• [ACTION ITEM]
Render the sentence "Set /etc/passwd, /etc/group permissions to -rw-r--r--." from the patch into Spanish.

From 9fb18604251551aa60310122060a7ac029bc5fb0 Mon Sep 17 00:00:00 2001
From: Ying Xie <yxieca@users.noreply.github.com>
Date: Tue, 22 Oct 2019 19:02:08 -0700
Subject: [PATCH] [file permission] explicitly set file permission on passwd,
 group, shadow (#3652)

Signed-off-by: Ying Xie <ying.xie@microsoft.com>
---
 build_debian.sh | 7 +++++++
 1 file changed, 7 insertions(+)

diff --git a/build_debian.sh b/build_debian.sh
index c1a13d1ae7..d1e5273b1c 100755
--- a/build_debian.sh
+++ b/build_debian.sh
@@ -282,6 +282,13 @@ sudo LANG=C DEBIAN_FRONTEND=noninteractive chroot $FILESYSTEM_ROOT apt-get -y in
     mcelog
 fi
 
+## Set /etc/shadow permissions to -rw-------.
+sudo LANG=c chroot $FILESYSTEM_ROOT chmod 600 /etc/shadow
+
+## Set /etc/passwd, /etc/group permissions to -rw-r--r--.
+sudo LANG=c chroot $FILESYSTEM_ROOT chmod 644 /etc/passwd
+sudo LANG=c chroot $FILESYSTEM_ROOT chmod 644 /etc/group
+
 #Adds a locale to a debian system in non-interactive mode
 sudo sed -i '/^#.* en_US.* /s/^#//' $FILESYSTEM_ROOT/etc/locale.gen && \
     sudo LANG=C DEBIAN_FRONTEND=noninteractive chroot $FILESYSTEM_ROOT locale-gen "en_US.UTF-8"

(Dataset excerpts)
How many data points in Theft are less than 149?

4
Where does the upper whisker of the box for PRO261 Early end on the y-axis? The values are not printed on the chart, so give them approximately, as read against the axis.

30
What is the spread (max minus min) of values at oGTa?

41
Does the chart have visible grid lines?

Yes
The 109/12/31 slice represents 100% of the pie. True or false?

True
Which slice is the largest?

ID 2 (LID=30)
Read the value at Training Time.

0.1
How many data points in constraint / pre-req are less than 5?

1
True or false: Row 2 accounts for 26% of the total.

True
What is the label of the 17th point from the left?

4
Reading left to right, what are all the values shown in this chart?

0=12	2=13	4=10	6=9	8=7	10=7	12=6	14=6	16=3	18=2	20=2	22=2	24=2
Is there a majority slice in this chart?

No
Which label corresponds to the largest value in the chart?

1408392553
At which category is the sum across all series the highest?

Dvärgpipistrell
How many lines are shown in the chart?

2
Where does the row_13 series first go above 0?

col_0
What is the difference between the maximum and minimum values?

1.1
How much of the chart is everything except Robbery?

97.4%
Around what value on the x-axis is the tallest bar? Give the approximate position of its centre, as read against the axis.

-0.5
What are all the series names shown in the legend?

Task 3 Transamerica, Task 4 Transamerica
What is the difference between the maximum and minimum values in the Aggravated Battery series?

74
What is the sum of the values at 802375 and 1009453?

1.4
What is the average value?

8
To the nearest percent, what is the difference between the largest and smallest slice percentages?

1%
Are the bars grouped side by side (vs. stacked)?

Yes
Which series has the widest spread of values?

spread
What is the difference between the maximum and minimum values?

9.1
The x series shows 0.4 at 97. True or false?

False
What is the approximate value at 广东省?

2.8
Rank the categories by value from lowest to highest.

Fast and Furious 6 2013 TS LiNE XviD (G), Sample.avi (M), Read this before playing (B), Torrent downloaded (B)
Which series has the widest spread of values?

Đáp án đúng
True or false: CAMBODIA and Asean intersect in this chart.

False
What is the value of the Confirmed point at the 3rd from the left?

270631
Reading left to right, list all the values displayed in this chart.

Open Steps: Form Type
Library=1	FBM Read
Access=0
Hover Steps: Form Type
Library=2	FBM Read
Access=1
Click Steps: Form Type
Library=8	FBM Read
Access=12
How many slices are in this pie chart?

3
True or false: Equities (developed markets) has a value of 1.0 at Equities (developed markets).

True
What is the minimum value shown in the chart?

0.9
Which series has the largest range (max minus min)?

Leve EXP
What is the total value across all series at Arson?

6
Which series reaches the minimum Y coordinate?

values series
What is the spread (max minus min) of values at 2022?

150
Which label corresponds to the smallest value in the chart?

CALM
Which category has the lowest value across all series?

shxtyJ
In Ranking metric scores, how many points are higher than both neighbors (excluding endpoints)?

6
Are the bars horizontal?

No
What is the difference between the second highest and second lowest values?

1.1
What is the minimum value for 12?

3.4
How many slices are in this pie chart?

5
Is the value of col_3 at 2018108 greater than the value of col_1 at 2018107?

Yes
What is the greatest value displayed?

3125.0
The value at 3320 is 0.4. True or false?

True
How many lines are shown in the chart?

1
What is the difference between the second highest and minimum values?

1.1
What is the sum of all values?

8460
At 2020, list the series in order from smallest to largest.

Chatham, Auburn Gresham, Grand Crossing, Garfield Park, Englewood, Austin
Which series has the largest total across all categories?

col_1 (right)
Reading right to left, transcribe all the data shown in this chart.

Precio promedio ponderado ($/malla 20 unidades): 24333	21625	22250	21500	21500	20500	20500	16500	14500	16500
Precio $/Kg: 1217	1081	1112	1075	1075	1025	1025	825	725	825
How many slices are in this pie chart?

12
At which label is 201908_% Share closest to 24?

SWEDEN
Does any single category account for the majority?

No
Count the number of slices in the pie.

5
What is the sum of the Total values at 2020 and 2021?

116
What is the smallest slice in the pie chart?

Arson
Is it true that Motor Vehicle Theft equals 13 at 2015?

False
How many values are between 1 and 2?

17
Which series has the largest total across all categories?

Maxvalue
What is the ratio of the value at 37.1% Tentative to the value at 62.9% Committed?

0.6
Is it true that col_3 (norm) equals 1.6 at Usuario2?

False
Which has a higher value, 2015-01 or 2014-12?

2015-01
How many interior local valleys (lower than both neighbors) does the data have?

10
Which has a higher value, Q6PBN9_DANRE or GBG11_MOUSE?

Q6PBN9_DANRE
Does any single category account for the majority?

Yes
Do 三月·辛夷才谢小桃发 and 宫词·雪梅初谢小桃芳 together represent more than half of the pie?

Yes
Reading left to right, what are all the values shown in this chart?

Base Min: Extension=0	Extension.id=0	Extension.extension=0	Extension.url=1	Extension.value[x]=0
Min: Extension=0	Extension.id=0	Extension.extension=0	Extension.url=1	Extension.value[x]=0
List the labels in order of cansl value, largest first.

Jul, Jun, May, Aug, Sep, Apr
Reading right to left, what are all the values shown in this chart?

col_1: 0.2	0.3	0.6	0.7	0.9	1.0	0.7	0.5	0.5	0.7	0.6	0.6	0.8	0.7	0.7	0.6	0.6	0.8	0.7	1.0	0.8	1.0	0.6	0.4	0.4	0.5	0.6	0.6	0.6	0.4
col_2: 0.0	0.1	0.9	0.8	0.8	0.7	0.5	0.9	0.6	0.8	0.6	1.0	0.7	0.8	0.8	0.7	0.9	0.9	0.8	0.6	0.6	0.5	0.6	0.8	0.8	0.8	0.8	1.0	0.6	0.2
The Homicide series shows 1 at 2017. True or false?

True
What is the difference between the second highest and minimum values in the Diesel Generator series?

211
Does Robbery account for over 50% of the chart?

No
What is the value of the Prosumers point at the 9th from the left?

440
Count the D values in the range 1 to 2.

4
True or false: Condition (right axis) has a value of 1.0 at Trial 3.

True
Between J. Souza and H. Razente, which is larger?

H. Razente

• [SOLUTION TO THE EXERCISE]
Establecer los permisos de /etc/passwd y /etc/group en -rw-r--r--.